Oral evidence not excluded:
One fundamental principle of law is that best evidence should be given in all case. The document or secondary evidence of the document is considered to be best evidence. But, under certain circumstances oral evidence of the contents of a document may be given. Section 91 does not prohibit the parties to lead oral evidence in respect of contract and oral agreement between the parties simultaneously along with document.
An oral account of the contents of a document can be given by a person who has seen the document in circumstances in which the secondary evidence of document is admissible. Sections 91 and 92 also permit cross- examination of the witnesses by opposition party.
Unstamped or insufficiently stamped document:
It is settled law that unstamped or insufficiently stamped document cannot be used for any purpose. Section 35 of the Indian Stamp Act prohibits the use of any instrument chargeable with duty unless it is duly stamped. Where probate was insufficiently stamped and therefore inadmissible in evidence, the terms thereof cannot be proved by adducing oral evidence, since it is barred under section 91 of the Evidence Act.
Document without registration:
A document is inadmissible for want of registration where registration is compulsory under the Registration Act. No other evidence including secondary evidence is admissible. Unregistered deed is allowed to be produced under the pretence of evidence for a collateral purpose. The partition deed which is unregistered cannot be proved by issue of commission. This is barred by Section 91 of the Evidence Act. Where deed of exchange being an unregistered document is inadmissible in evidence, as such, it can neither be proved under section 91 or any oral evidence can be given to prove its content.
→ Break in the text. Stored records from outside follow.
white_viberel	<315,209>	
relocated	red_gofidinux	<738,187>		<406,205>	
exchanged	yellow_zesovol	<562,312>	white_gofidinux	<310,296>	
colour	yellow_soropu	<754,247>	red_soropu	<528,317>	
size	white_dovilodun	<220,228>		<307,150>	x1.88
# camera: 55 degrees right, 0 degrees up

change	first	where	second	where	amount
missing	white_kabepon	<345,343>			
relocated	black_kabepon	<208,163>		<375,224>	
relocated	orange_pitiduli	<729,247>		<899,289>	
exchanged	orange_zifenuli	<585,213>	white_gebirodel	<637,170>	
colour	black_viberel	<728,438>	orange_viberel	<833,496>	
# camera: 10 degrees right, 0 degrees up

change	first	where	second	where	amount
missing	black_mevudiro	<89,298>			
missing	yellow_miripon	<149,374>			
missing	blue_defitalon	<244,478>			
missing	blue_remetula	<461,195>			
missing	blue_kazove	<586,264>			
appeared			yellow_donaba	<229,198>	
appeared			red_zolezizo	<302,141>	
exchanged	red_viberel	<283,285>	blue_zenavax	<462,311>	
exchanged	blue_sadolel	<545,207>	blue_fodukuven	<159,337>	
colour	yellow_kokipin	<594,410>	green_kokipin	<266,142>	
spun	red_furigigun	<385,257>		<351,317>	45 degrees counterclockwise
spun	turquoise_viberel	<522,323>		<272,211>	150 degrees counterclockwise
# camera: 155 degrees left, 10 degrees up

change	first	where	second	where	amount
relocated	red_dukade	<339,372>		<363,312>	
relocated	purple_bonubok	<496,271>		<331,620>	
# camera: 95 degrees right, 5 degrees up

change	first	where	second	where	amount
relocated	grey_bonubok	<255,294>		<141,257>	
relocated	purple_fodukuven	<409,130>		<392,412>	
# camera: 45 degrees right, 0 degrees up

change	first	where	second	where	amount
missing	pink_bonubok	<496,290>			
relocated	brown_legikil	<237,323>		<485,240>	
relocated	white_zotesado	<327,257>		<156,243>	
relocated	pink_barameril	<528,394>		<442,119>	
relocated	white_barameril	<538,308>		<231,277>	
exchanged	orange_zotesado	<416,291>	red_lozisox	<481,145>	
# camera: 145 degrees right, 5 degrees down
Deed of exchange valued exceeding one hundred rupees is registrable under section 49 of the Registration Act. Deed when unregistered is inadmissible and no oral evidence can be given to prove the contents.
Promissory note not admissible in evidence:
A promissory note is inadmissible in evidence for want of sufficient stamp or not being stamped. “If the instrument becomes inadmissible in evidence the liability cannot otherwise be enforced. The acceptance of the promissory note operates as accord and satisfaction of the debt or the liability.”—FIELD.
Where the terms of the contract, grant or other disposition of property is contained in documents more than one all documents are to be produced before the court to prove the terms of the contract. Thus the Explanation 1 requires the application of Section 91 [Illustration (a)].
According to Explanation 2 when there is more original than one. one original only is to be proved before the court [Illustration (c)].
When the terms of contract, or of a grant or of any other disposition of the property reduced to writing by the agreement of the parties or by the requirement of the law, then all derivative proof is rejected until absence of document is accounted for. Therefore, if any document does not relate to any of those classes of facts mentioned in Section 91, oral evidence is not excluded by it [Illustrations (d) & (e)]. “If facts other than those mentioned in (a) and (b) above are reduced to writing, oral evidence in regard to these matters is also not hit by Section 91. So also oral evidence to prove a document can always be allowed and is not prohibited by Section 91.”
Principle of exclusion:
The principle of exclusion applies only to a contract, grant or other disposition of property. A document or deed which cannot be described as a contract, grant or any disposition of property will not be affected by the rule.